• [Problem details]: Each line of the listing that holds "layout" counts once; report how many there are, and nothing more.

════

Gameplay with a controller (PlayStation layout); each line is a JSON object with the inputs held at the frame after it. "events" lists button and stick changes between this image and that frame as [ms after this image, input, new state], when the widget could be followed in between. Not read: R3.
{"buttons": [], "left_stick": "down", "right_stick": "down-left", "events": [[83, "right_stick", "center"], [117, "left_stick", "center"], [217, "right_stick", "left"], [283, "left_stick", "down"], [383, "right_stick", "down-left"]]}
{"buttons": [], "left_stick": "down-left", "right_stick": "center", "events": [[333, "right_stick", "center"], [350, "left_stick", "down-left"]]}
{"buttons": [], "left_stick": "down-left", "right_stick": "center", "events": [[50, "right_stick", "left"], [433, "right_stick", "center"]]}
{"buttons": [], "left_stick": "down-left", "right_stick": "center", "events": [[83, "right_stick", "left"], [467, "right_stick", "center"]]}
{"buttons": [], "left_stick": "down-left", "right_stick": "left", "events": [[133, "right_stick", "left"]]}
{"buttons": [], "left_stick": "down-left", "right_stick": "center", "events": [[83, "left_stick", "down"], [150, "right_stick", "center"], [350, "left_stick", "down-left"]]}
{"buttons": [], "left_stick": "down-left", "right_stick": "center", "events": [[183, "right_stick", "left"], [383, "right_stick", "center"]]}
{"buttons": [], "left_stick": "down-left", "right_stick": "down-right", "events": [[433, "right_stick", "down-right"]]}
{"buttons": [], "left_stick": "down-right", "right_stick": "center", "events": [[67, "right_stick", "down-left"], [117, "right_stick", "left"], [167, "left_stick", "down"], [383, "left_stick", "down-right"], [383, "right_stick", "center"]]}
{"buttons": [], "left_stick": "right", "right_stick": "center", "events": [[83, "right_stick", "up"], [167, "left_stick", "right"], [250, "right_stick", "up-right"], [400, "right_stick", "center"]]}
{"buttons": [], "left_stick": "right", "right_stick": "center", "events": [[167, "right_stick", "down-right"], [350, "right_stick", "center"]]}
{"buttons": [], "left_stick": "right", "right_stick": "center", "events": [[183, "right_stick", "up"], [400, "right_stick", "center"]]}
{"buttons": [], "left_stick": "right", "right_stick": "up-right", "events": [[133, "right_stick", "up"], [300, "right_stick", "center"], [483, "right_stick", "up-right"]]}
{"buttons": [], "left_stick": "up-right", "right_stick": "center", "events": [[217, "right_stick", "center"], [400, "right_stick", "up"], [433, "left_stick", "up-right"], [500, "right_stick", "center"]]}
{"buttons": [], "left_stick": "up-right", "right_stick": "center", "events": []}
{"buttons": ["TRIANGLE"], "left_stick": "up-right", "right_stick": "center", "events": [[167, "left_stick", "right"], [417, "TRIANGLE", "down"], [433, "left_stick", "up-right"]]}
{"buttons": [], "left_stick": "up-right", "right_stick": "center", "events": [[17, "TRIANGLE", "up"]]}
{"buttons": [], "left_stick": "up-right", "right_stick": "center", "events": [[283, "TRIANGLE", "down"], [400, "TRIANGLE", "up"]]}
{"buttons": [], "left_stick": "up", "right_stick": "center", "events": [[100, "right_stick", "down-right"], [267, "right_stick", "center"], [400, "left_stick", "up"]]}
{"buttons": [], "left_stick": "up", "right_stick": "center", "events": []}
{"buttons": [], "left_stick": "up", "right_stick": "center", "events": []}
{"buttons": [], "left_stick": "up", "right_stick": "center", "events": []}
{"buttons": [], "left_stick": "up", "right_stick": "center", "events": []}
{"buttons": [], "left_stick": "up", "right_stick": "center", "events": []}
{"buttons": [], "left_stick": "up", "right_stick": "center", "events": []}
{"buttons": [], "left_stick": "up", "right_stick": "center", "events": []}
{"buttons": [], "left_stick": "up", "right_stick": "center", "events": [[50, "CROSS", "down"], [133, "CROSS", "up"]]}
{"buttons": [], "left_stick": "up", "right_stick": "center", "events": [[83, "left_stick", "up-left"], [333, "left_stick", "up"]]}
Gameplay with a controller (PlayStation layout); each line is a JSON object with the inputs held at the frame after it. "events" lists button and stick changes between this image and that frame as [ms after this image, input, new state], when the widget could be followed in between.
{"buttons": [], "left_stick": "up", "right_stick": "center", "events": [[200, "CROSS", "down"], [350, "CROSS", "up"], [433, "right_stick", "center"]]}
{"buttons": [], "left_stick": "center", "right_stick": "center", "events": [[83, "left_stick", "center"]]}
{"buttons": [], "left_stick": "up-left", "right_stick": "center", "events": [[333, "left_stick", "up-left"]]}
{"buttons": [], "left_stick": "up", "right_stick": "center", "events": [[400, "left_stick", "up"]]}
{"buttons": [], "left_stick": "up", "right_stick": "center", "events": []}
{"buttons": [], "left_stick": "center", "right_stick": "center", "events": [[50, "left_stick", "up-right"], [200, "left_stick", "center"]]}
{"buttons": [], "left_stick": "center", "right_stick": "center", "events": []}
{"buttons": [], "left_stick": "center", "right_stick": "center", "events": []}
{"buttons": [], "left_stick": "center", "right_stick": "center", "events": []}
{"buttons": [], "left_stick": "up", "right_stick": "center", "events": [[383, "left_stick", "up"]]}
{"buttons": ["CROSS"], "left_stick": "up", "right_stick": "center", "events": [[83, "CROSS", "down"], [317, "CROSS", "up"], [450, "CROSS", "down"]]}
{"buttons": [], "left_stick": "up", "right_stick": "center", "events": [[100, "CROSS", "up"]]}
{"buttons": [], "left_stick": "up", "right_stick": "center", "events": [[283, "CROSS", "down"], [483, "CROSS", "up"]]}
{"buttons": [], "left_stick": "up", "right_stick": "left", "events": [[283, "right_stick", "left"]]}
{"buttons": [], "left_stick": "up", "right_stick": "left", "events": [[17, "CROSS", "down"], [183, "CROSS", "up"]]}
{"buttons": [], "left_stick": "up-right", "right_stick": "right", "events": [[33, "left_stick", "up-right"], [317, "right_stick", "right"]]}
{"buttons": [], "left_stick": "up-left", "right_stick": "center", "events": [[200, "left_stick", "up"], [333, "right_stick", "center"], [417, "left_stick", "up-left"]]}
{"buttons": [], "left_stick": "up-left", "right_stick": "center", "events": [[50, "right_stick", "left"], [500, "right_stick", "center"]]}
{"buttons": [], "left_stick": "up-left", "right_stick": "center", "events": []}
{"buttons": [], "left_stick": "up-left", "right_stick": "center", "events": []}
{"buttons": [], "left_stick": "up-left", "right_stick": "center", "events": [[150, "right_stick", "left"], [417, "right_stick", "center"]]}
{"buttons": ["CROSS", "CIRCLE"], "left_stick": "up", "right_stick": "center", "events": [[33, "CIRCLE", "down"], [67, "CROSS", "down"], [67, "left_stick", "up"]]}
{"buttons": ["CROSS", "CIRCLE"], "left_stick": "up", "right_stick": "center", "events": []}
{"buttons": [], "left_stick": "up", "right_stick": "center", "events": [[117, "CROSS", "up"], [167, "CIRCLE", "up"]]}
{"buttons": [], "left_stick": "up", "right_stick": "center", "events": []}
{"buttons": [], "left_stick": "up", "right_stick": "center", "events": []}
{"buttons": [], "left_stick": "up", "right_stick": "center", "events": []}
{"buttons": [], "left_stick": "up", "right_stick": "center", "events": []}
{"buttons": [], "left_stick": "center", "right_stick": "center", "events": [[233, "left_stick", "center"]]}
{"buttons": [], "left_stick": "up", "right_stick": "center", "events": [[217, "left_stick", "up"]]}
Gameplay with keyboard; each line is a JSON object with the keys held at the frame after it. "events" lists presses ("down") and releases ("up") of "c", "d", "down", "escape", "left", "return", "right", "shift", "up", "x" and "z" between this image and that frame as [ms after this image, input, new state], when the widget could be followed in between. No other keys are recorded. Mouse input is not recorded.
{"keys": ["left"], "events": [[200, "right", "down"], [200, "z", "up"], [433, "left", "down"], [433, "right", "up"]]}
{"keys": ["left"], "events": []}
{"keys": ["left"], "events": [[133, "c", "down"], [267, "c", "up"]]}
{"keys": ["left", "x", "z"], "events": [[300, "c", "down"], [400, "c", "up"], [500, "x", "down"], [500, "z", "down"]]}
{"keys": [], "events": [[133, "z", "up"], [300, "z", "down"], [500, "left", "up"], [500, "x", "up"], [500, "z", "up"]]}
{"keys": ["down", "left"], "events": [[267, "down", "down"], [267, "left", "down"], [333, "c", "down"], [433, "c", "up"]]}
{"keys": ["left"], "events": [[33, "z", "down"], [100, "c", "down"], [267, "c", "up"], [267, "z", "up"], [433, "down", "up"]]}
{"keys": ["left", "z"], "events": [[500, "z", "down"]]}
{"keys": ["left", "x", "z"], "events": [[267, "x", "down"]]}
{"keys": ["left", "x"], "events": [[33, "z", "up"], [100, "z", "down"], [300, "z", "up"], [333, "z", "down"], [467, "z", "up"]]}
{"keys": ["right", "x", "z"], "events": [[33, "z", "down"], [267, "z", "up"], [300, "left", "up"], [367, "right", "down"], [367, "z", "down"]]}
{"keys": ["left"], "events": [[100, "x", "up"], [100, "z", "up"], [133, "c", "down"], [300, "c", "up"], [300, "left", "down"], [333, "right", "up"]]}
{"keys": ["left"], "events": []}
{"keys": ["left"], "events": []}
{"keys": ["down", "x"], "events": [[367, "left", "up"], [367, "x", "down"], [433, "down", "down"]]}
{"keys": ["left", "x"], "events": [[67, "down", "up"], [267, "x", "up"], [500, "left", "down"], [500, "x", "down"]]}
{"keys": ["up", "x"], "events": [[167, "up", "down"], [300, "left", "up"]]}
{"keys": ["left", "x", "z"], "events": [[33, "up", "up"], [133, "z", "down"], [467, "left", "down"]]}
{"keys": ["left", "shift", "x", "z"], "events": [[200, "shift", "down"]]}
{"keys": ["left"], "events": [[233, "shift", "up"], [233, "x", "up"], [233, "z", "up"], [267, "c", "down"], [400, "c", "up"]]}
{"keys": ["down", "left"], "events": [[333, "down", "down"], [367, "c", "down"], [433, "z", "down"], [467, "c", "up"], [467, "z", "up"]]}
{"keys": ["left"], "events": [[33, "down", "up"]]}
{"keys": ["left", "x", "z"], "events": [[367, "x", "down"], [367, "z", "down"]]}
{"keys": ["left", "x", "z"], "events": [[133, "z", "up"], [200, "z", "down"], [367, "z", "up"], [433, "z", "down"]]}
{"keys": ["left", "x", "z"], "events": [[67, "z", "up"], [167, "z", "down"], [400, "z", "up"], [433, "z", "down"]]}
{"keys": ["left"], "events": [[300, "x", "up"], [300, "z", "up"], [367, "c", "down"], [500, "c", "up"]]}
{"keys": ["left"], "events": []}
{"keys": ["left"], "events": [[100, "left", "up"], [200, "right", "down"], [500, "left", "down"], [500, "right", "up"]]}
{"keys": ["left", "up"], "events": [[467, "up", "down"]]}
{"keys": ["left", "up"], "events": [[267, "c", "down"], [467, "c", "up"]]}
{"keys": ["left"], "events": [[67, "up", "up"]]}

════

• [Answer box]: 2